━━━━━ Source material

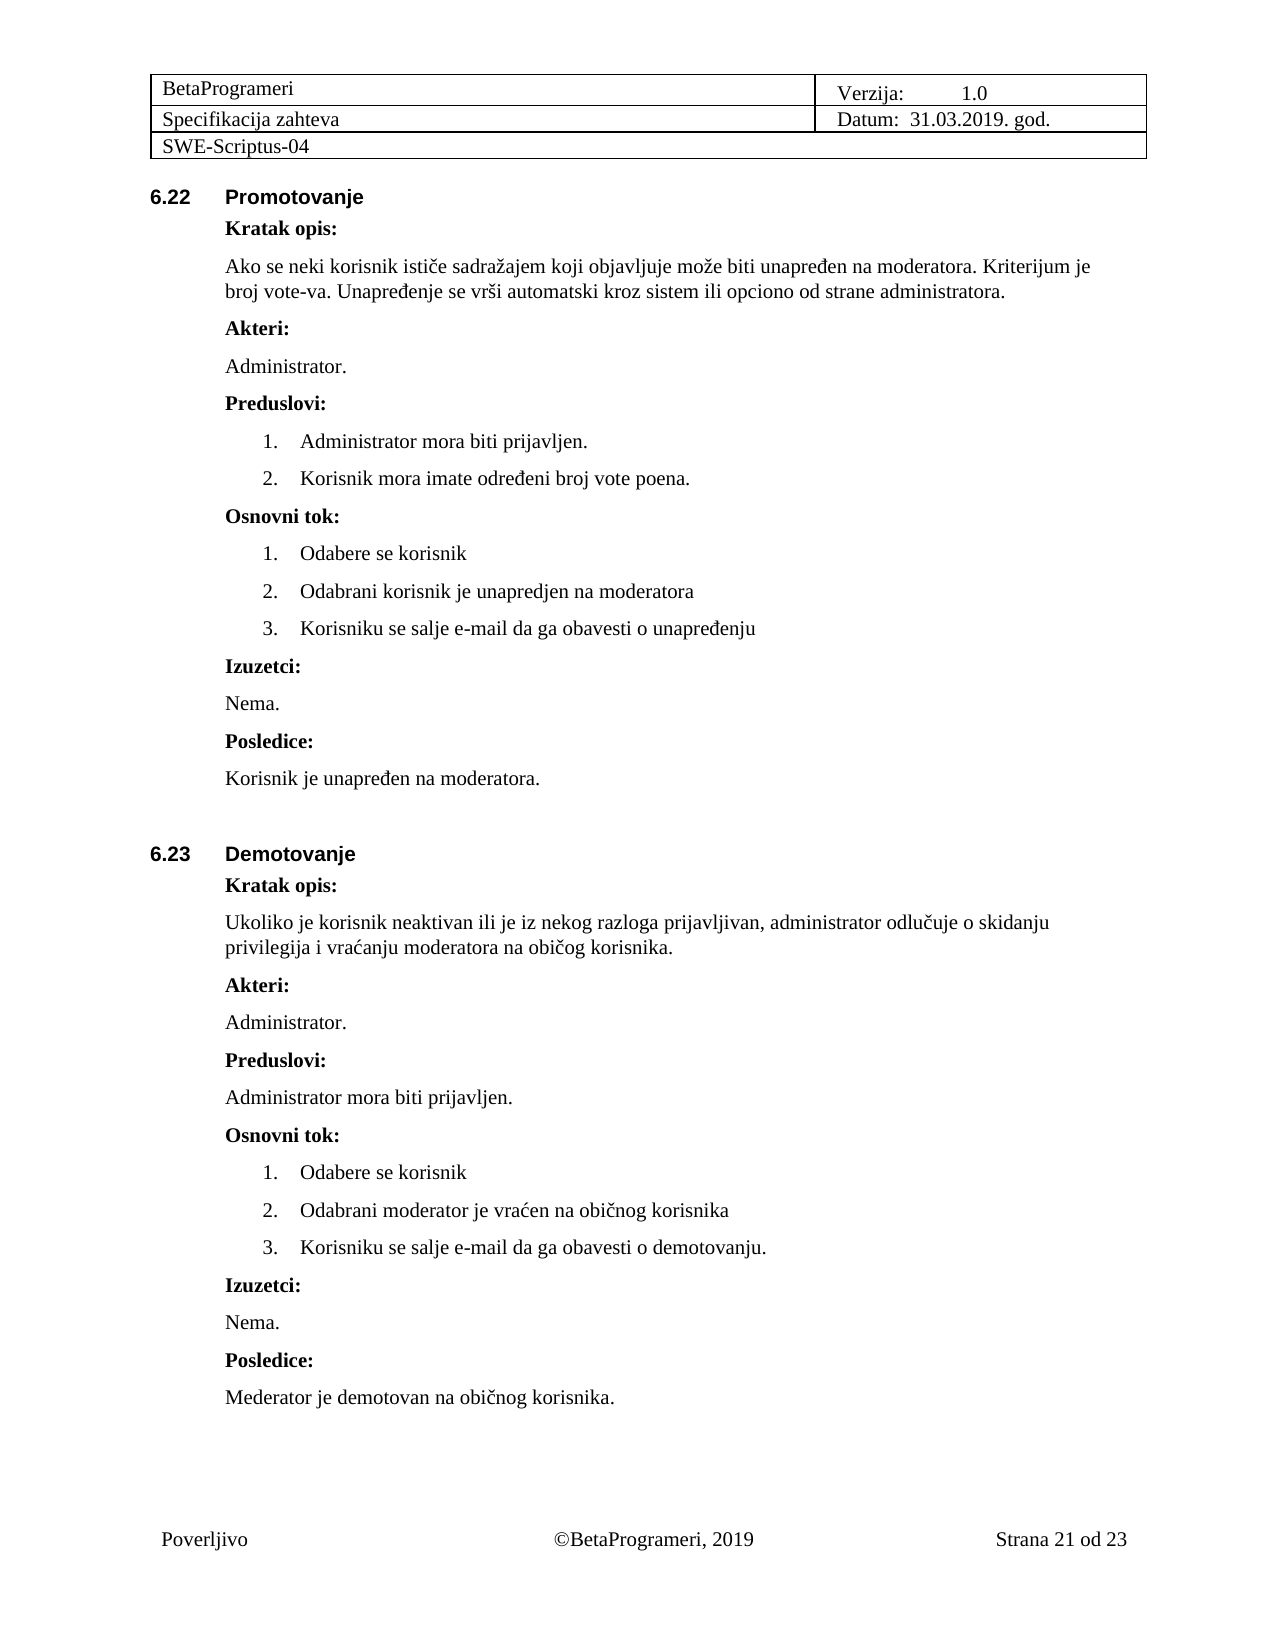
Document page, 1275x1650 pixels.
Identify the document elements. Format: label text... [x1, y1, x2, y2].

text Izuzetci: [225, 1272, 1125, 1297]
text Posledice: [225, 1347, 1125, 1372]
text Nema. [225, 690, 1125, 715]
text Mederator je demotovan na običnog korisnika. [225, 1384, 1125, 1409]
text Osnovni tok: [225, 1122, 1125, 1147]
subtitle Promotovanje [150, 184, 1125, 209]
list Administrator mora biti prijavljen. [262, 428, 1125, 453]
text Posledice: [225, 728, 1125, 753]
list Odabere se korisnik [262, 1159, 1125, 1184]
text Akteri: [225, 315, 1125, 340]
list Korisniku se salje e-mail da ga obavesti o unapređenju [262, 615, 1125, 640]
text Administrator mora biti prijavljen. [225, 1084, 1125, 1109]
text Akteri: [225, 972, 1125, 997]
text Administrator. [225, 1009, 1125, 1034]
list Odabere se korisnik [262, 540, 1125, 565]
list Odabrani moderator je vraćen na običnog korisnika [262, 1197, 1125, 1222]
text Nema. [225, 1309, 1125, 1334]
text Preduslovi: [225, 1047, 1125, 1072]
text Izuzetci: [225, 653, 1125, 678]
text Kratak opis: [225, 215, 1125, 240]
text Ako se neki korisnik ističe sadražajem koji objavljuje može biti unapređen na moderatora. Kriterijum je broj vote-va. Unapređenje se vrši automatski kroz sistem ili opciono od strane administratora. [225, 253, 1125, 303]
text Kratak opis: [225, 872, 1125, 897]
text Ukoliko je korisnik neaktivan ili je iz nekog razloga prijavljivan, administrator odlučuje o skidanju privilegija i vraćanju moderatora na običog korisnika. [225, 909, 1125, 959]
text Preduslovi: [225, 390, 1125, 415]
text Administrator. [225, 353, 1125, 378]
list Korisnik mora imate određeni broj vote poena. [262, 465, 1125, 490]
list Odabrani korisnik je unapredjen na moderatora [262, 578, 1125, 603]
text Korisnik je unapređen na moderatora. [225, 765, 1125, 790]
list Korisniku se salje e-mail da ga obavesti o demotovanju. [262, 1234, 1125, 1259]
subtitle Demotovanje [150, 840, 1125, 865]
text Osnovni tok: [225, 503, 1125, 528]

━━━━━━━━━━

**Exercise goal**
With the pictures dropped, write out all of the entries word for word.

**Result for this exercise**
Document page, 1275x1650 pixels.
Identify the document elements. Format: label text... [x1, y1, x2, y2].

text Izuzetci: [225, 1272, 1125, 1297]
text Posledice: [225, 1347, 1125, 1372]
text Nema. [225, 690, 1125, 715]
text Mederator je demotovan na običnog korisnika. [225, 1384, 1125, 1409]
text Osnovni tok: [225, 1122, 1125, 1147]
subtitle Promotovanje [150, 184, 1125, 209]
list Administrator mora biti prijavljen. [262, 428, 1125, 453]
text Posledice: [225, 728, 1125, 753]
list Odabere se korisnik [262, 1159, 1125, 1184]
text Akteri: [225, 315, 1125, 340]
list Korisniku se salje e-mail da ga obavesti o unapređenju [262, 615, 1125, 640]
text Administrator mora biti prijavljen. [225, 1084, 1125, 1109]
text Akteri: [225, 972, 1125, 997]
text Administrator. [225, 1009, 1125, 1034]
list Odabere se korisnik [262, 540, 1125, 565]
list Odabrani moderator je vraćen na običnog korisnika [262, 1197, 1125, 1222]
text Nema. [225, 1309, 1125, 1334]
text Preduslovi: [225, 1047, 1125, 1072]
text Izuzetci: [225, 653, 1125, 678]
text Kratak opis: [225, 215, 1125, 240]
text Ako se neki korisnik ističe sadražajem koji objavljuje može biti unapređen na moderatora. Kriterijum je broj vote-va. Unapređenje se vrši automatski kroz sistem ili opciono od strane administratora. [225, 253, 1125, 303]
text Kratak opis: [225, 872, 1125, 897]
text Ukoliko je korisnik neaktivan ili je iz nekog razloga prijavljivan, administrator odlučuje o skidanju privilegija i vraćanju moderatora na običog korisnika. [225, 909, 1125, 959]
text Preduslovi: [225, 390, 1125, 415]
text Administrator. [225, 353, 1125, 378]
list Korisnik mora imate određeni broj vote poena. [262, 465, 1125, 490]
list Odabrani korisnik je unapredjen na moderatora [262, 578, 1125, 603]
text Korisnik je unapređen na moderatora. [225, 765, 1125, 790]
list Korisniku se salje e-mail da ga obavesti o demotovanju. [262, 1234, 1125, 1259]
subtitle Demotovanje [150, 840, 1125, 865]
text Osnovni tok: [225, 503, 1125, 528]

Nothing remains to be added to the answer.